──────── MATERIAL PROVIDED

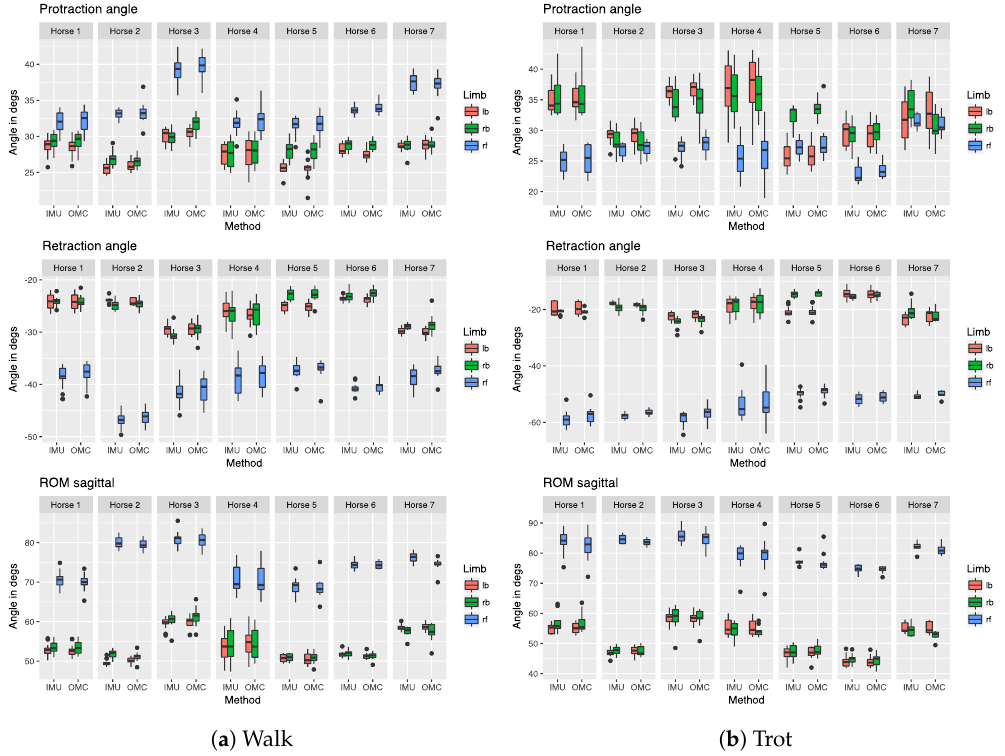
Figure A1. Box plots for the sagittal limb angles measured by IMU and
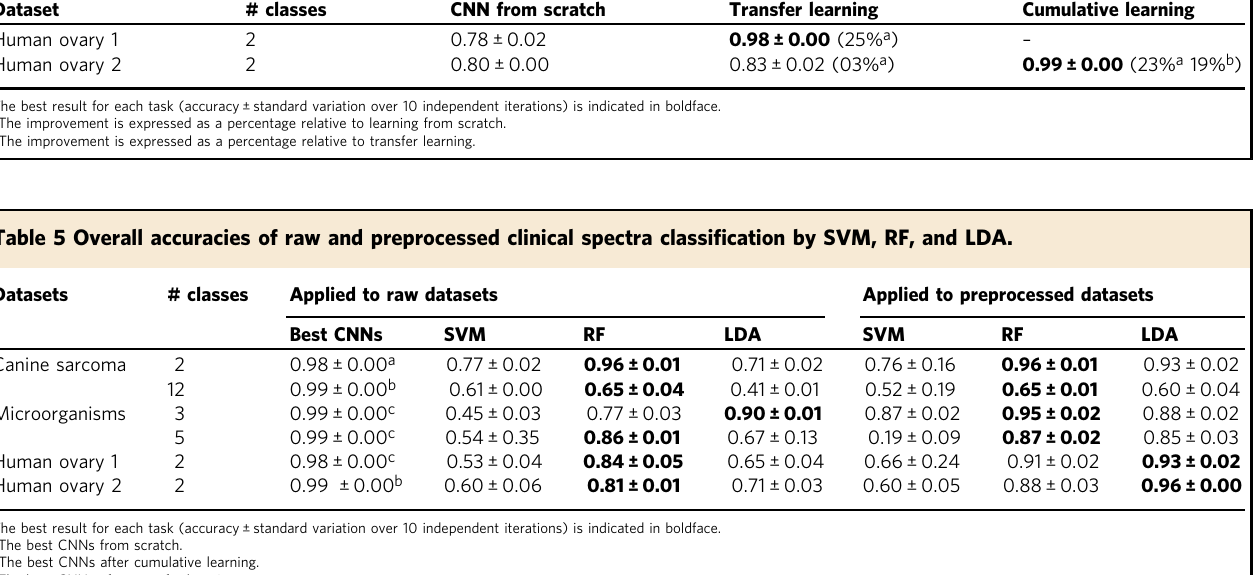
Fig. 1 Work fl ow of CNNs classi fi cation: by transfer learning (in gray for canine sarcoma, microorganisms, and in green for human ovary 1). By cumulative learning Scenario A (in blue for canine sarcoma and in green for human ovary 2). By cumulative learning Scenario B (in orange for canine sarcoma). Final representation of Scenario B is tested on the datasets used during the training (in purple arrows). Table 4 Overall accuracies of variant_LeNet architecture at classifying ovarian spectra. Dataset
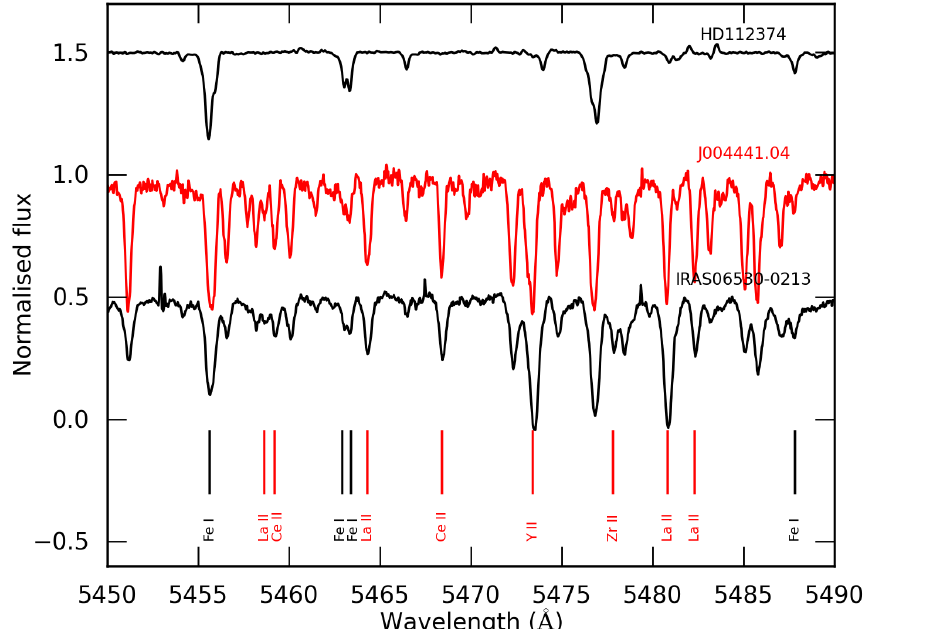
Figure 3. Spectral comparison of three stars with similar temperatures and overall metallicity. Only the top spectrum is from a star without s -process enhancements. In very enriched objects (i.e., the bottom two spectra), the s -process lines almost dominate the spectral appearance. Figure from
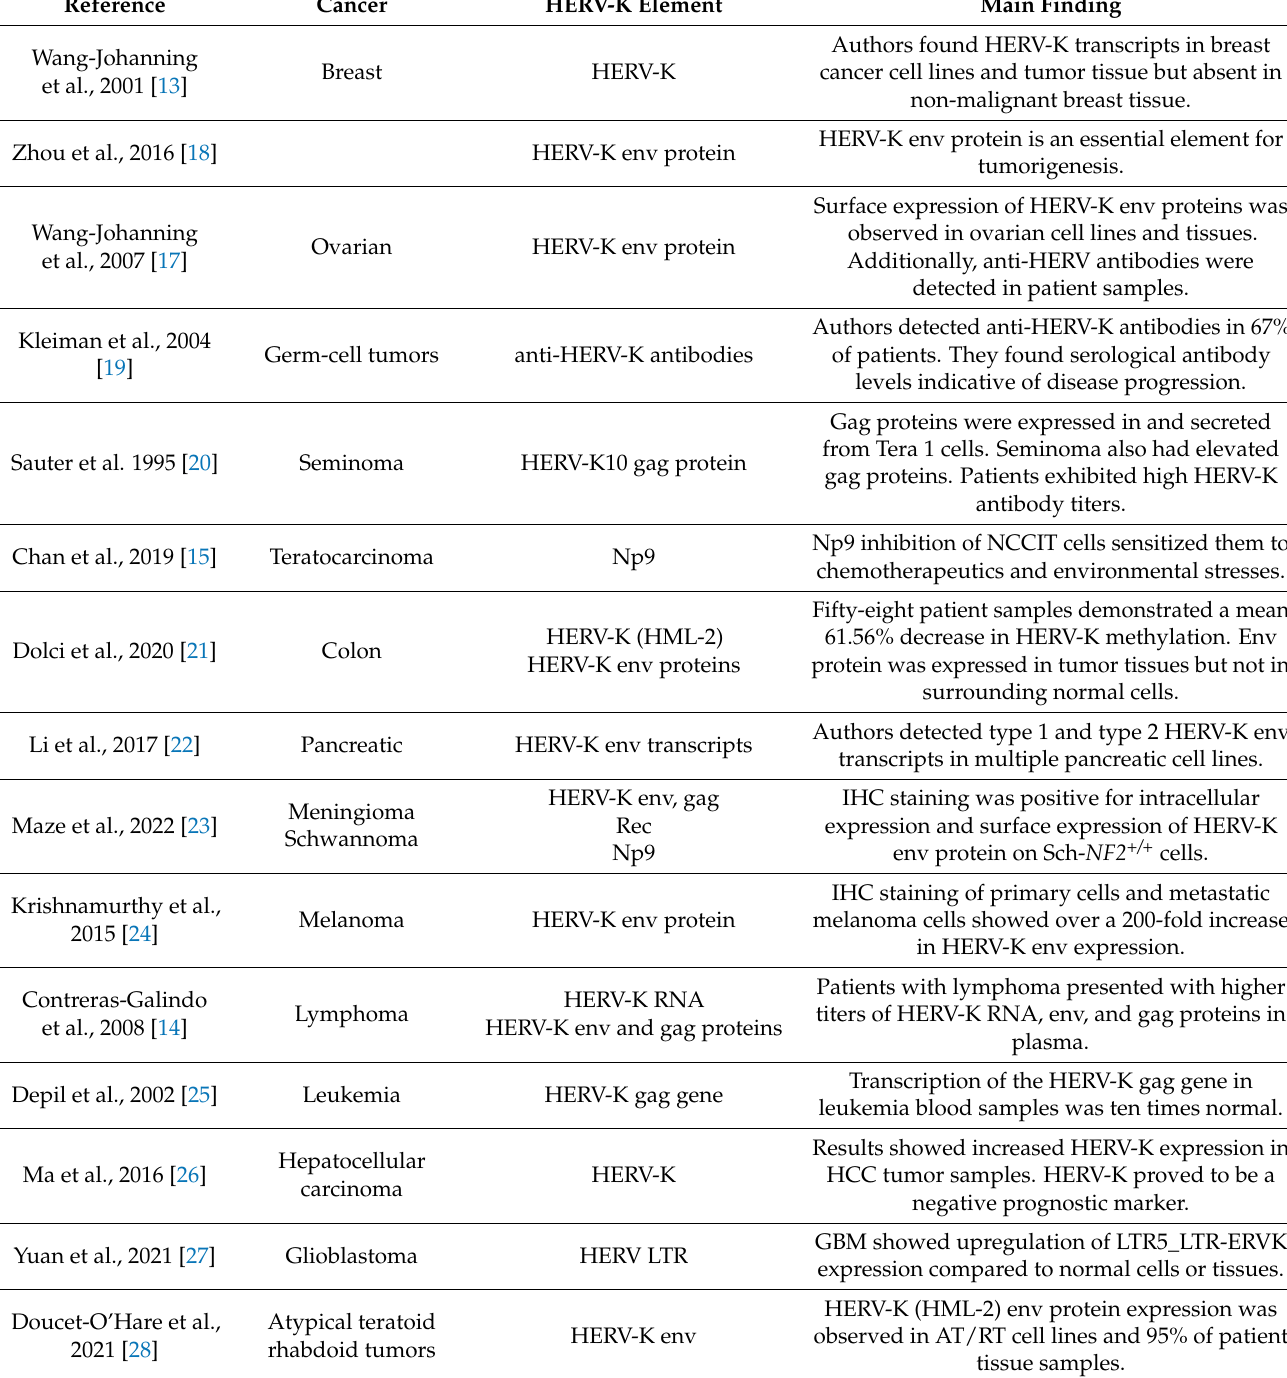
Table 1. Expression of HERV-K elements in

────────────────

WORK ITEM: Find each line above that contains "Table", and copy those lines.

ANSWER FOR THIS EXERCISE:
Fig. 1 Work fl ow of CNNs classi fi cation: by transfer learning (in gray for canine sarcoma, microorganisms, and in green for human ovary 1). By cumulative learning Scenario A (in blue for canine sarcoma and in green for human ovary 2). By cumulative learning Scenario B (in orange for canine sarcoma). Final representation of Scenario B is tested on the datasets used during the training (in purple arrows). Table 4 Overall accuracies of variant_LeNet architecture at classifying ovarian spectra. Dataset
Table 1. Expression of HERV-K elements in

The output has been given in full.